Jacques Maritain and Jean Cocteau first met in 1924, while Cocteau was grieving the death of his partner Raymond Radiguet. Under the influence of Jacques Maritain, Cocteau sought treatment for his opium addiction and reverted to Roman Catholicism. Maritain and Cocteau, leaders of Catholic and avant-garde literary movements respectively, then became artistic collaborators. They formed a directorial board with Henri Massis and Frédéric Lefèvre with Stanislas Fumet as secretary. Jacques Maritain desired for Le Roseau d'Or to be a vehicle for the promotion of Thomism to the intellectual elite of France, competing with the Nouvelle Revue Française founded by André Gide.

The magazine published poetry, philosophy, and novels. Maritain explicitly intended for Le Roseau d'Or not to be a "confessional" magazine and published Christian, Jewish, and atheist writers. The name Le Roseau d'Or, "The Golden Reed", was taken from the Book of Revelation.

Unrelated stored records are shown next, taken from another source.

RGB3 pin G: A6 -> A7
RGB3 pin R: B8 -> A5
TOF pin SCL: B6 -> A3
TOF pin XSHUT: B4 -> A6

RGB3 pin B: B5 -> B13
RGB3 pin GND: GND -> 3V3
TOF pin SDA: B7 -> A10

Le Roseau d'Or was notable as a venue for LGBT Roman Catholic writers, including Julien Green, Max Jacob, and Louis Massignon, in addition to Jean Cocteau himself. It also extensively published the work of Russian authors resident in France. Other notable contributors included Henri Ghéon, Charles Ferdinand Ramuz, G. K. Chesterton, Paul Claudel, Georges Bernanos, Nikolai Berdyaev, François Mauriac, Emmanuel Mounier, Romano Guardini, Graham Greene, Giovanni Papini, T.S. Eliot, Daisy Ashford, and Rainer Maria Rilke.